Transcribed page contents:
----------------

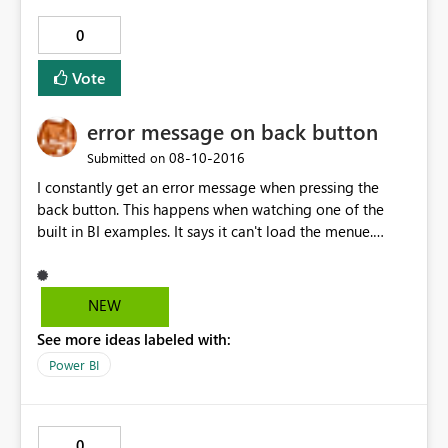
0
Vote
error message on back button
‎08-10-2016
Submitted on
I constantly get an error message when pressing the
back button. This happens when watching one of the
built in BI examples. It says it can't load the menue.
Seems to be linked to the size of the SD card. I have a
32GB class10 on Lumia 640DS. Did not happen on Lumia
630 16GB SD card.
NEW
See more ideas labeled with:
Power BI
0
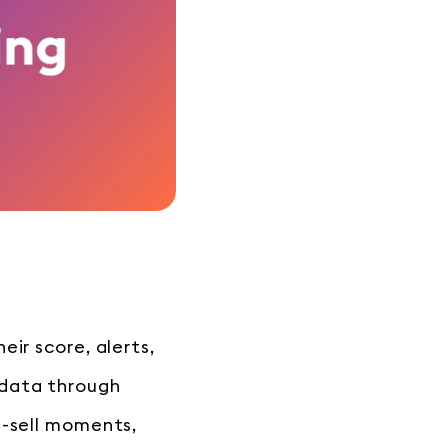
ir score, alerts,
 data through
s-sell moments,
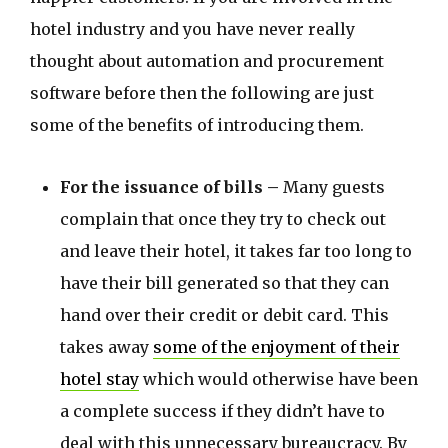
hotel industry and you have never really
thought about automation and procurement
software before then the following are just
some of the benefits of introducing them.
For the issuance of bills –
Many guests
complain that once they try to check out
and leave their hotel, it takes far too long to
have their bill generated so that they can
hand over their credit or debit card. This
takes away
some of the enjoyment of their
hotel stay
which would otherwise have been
a complete success if they didn’t have to
deal with this unnecessary bureaucracy. By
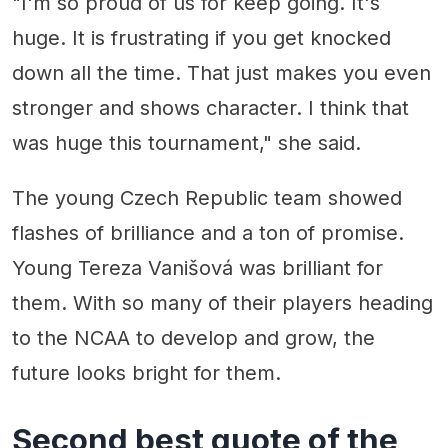
"I'm so proud of us for keep going. It's
huge. It is frustrating if you get knocked
down all the time. That just makes you even
stronger and shows character. I think that
was huge this tournament," she said.
The young Czech Republic team showed
flashes of brilliance and a ton of promise.
Young Tereza Vanišová was brilliant for
them. With so many of their players heading
to the NCAA to develop and grow, the
future looks bright for them.
Second best quote of the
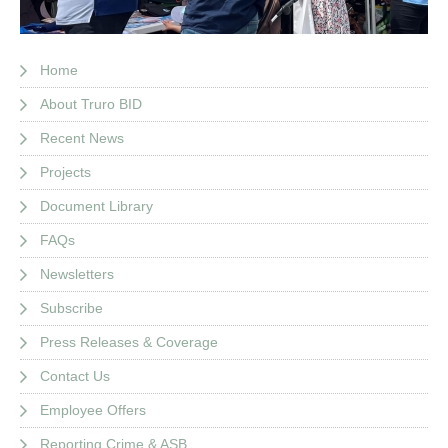
Home
About Truro BID
Recent News
Projects
Document Library
FAQs
Newsletters
Subscribe
Press Releases & Coverage
Contact Us
Employee Offers
Reporting Crime & ASB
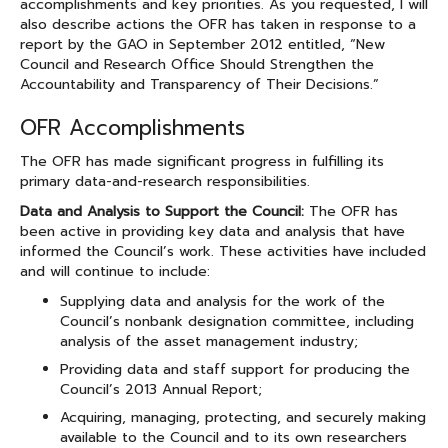
accomplishments and key priorities. As you requested, I will
also describe actions the OFR has taken in response to a
report by the GAO in September 2012 entitled, “New
Council and Research Office Should Strengthen the
Accountability and Transparency of Their Decisions.”
OFR Accomplishments
The OFR has made significant progress in fulfilling its
primary data-and-research responsibilities.
Data and Analysis to Support the Council:
The OFR has
been active in providing key data and analysis that have
informed the Council’s work. These activities have included
and will continue to include:
Supplying data and analysis for the work of the
Council’s nonbank designation committee, including
analysis of the asset management industry;
Providing data and staff support for producing the
Council’s 2013 Annual Report;
Acquiring, managing, protecting, and securely making
available to the Council and to its own researchers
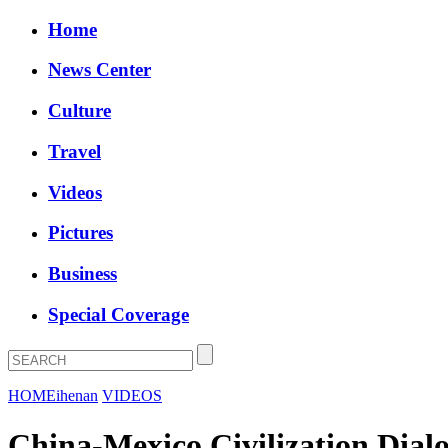
Home
News Center
Culture
Travel
Videos
Pictures
Business
Special Coverage
HOME
ihenan
VIDEOS
China-Mexico Civilization Dialo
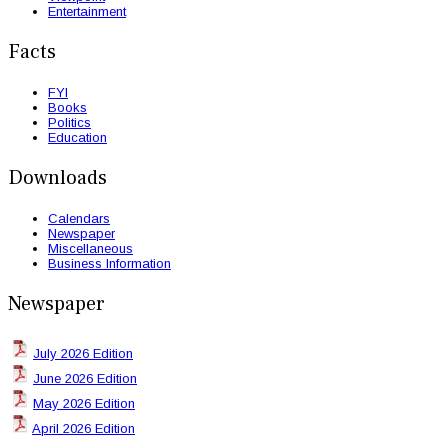
Entertainment
Facts
FYI
Books
Politics
Education
Downloads
Calendars
Newspaper
Miscellaneous
Business Information
Newspaper
July 2026 Edition
June 2026 Edition
May 2026 Edition
April 2026 Edition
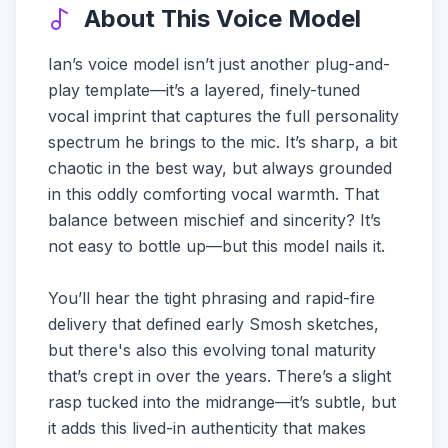
About This Voice Model
Ian’s voice model isn’t just another plug-and-
play template—it’s a layered, finely-tuned
vocal imprint that captures the full personality
spectrum he brings to the mic. It’s sharp, a bit
chaotic in the best way, but always grounded
in this oddly comforting vocal warmth. That
balance between mischief and sincerity? It’s
not easy to bottle up—but this model nails it.
You’ll hear the tight phrasing and rapid-fire
delivery that defined early Smosh sketches,
but there's also this evolving tonal maturity
that’s crept in over the years. There’s a slight
rasp tucked into the midrange—it’s subtle, but
it adds this lived-in authenticity that makes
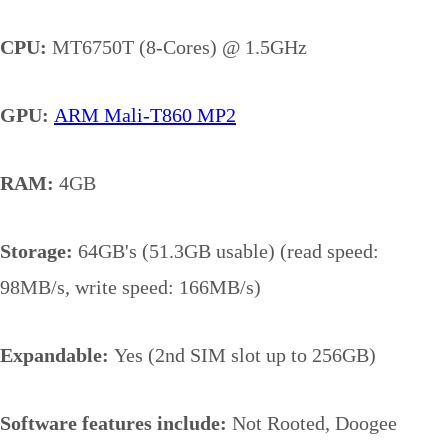
CPU:
MT6750T (8-Cores) @ 1.5GHz
GPU:
ARM Mali-T860 MP2
RAM:
4GB
Storage:
64GB's (51.3GB usable) (read speed:
98MB/s, write speed: 166MB/s)
Expandable:
Yes (2nd SIM slot up to 256GB)
Software features include:
Not Rooted, Doogee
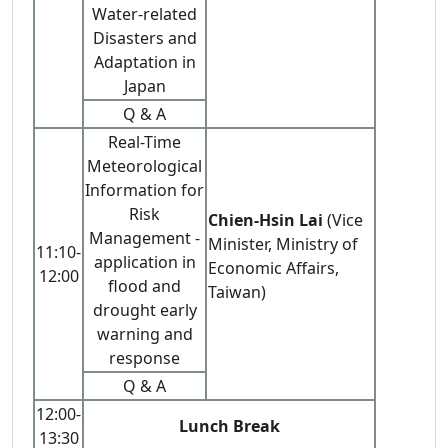
Water-related
Disasters and
Adaptation in
Japan
Q & A
Real-Time
Meteorological
Information for
Risk
Chien-Hsin Lai
(Vice
Management -
Minister, Ministry of
11:10-
application in
Economic Affairs,
12:00
flood and
Taiwan)
drought early
warning and
response
Q & A
12:00-
Lunch Break
13:30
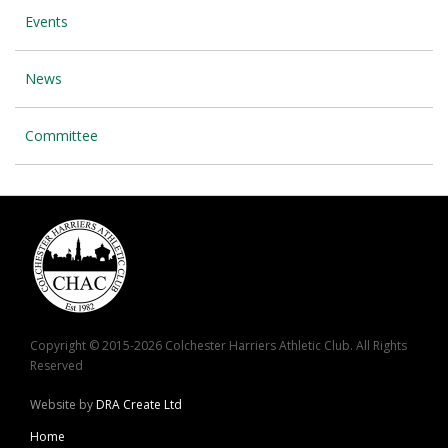
Events
News
Committee
Copyright © 2015-2026 Colchester Harriers Athletic Club. All Rights
Reserved
Website by
DRA Create Ltd
Home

----------------

(Assignment):
Transcribe only this stretch of the data: the line with "and leave their", the line with "The young Czech Republic team showed", and every line in between. Leave out the pictures.

(Answer for this exercise):
and leave their hotel, it takes far too long to
have their bill generated so that they can
hand over their credit or debit card. This
takes away
some of the enjoyment of their
hotel stay
which would otherwise have been
a complete success if they didn’t have to
deal with this unnecessary bureaucracy. By
"I'm so proud of us for keep going. It's
huge. It is frustrating if you get knocked
down all the time. That just makes you even
stronger and shows character. I think that
was huge this tournament," she said.
The young Czech Republic team showed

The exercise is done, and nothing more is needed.